La "sinistrose" n'est pas dans les gènes de l'Amérique. Pourtant, les Etats-Unis commencent peu à peu à se faire à l'idée que leur économie va mal. Outre-Atlantique, "on commence à assumer une certaine forme de morosité", observe Gregori Volokhine, analyste au sein de la société de gestion Meeschaert à New York.
Ce coup de blues s'est traduit par la rechute des places boursières à New York, où l'indice Dow Jones a reculé de 2,94 % entre le lundi 21 et le vendredi 25 juin, mais aussi par ricochet un peu partout dans le monde. En Europe, la Bourse de Paris a ainsi cédé 4,54 % sur la période, Londres 3,89 % et Francfort 2,35 %.
De fait, il est acquis et accepté depuis longtemps par le marché que l'économie en Europe n'est pas brillante, que sa croissance, déjà molle avant la crise, resterait anémique pendant de longs mois, voire de longues années. Mais jusqu'ici les investisseurs pensaient que les Etats-Unis s'en sortiraient mieux. En avril, n'avaient-ils pas appris que la croissance américaine progressait à un rythme accéléré de 3,3 % ?
Mais les statistiques se sont trompées. A deux reprises, les chiffres de la croissance américaine ont été revus à la baisse, d'abord fin mai à 3 %, puis à 2,7 %, vendredi 25 juin. De quoi saper le moral des investisseurs.
La déception a été d'autant plus grande que ce chiffre est venu s'ajouter à une série d'indicateurs peu amènes sur deux préoccupations centrales : l'immobilier et l'emploi.
Mardi, l'Association nationale des agents immobiliers (NAR) a fait état de reventes de logements aux Etats-Unis en baisse de 2,2 % en mai. Certains analystes n'ont alors pas hésité à parler de nouvelle "descente aux enfers".
Le lendemain, le comité de politique monétaire de la Réserve fédérale américaine (Fed) a, lui, évoqué le maintien d'un "chômage élevé" ainsi qu'une "croissance modeste des revenus", de la "baisse de la valeur du patrimoine immobilier" et de la difficulté à obtenir des crédits....
Bref, en dépit des plans de relance colossaux, la reprise américaine patine. Et elle ne peut espérer de soutien du côté de l'Europe. Là-bas, la préoccupation numéro un concerne l'ampleur des déficits publics et la manière de les résorber. Autrement dit, il est question de politique d'austérité et non de relance.

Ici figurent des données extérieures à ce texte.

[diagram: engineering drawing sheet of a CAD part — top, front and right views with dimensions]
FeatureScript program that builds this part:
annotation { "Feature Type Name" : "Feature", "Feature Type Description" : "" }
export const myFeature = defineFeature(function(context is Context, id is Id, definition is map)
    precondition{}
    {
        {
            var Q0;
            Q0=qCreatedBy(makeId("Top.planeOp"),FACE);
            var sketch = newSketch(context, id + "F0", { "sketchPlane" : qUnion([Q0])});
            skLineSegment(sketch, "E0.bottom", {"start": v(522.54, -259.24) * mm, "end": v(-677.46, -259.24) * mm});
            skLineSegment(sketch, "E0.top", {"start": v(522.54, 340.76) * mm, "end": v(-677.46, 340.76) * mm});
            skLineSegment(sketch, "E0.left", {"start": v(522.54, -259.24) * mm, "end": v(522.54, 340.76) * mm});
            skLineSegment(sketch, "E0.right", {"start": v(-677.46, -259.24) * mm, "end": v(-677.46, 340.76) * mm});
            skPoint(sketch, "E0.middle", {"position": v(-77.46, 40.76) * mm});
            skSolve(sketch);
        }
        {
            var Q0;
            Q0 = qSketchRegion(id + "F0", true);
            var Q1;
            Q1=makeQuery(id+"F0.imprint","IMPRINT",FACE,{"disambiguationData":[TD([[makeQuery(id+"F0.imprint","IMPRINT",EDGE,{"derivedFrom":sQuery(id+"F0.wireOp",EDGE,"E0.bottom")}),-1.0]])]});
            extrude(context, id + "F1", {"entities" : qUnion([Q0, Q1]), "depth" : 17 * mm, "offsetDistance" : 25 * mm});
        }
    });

Sur les marchés, les valeurs liées à la consommation et à la conjoncture ont donc rechuté. Si le deuxième trimestre sera sans doute correct, l'incertitude sur l'ampleur du ralentissement aux Etats-Unis "sème la panique pour le second semestre", indique Franklin Pichard, directeur de Barclays Bourse. Les craintes ressurgissent sur les marchés et ce dernier s'attend ainsi à voir les indices boursiers évoluer sur une courbe de "taule ondulée". Autrement dit le calme est loin d'être revenu.
Dans ce contexte un peu déprimant, les investisseurs ont toutefois su déceler une bonne nouvelle : Barack Obama, pensent-ils, va maintenant cesser de "taper sur les banques". Pourquoi ? Parce que la réforme historique voulue par le président américain est maintenant sur les rails.
Après vingt heures de débats, les élus du Congrès ont trouvé un accord sur un texte de compromis. Le projet de loi doit être approuvé une dernière fois mardi 29 juin au Sénat et à la Chambre des représentants, avant d'être promulguée.
Mais, si la réforme est radicale, bridant les activités spéculatives des banques, elle intègre un grand nombre d'exemptions et de nuances. "Le texte fait 2 000 pages, cela va prendre des mois et peut-être des années avant d'être mis en place", relativise M. Volokhine. En outre, poursuit-il, les "banquiers ne sont pas idiots ; ils trouveront un moyen de contourner les règles".
Semblant attester l'impuissance du monde politique à casser les banques et à brider leurs profits, les valeurs du secteur ont rebondi vendredi, à Wall Street. Parmi elles, Citigroup, qui affichait un gain de près de 3 % en cours de séance.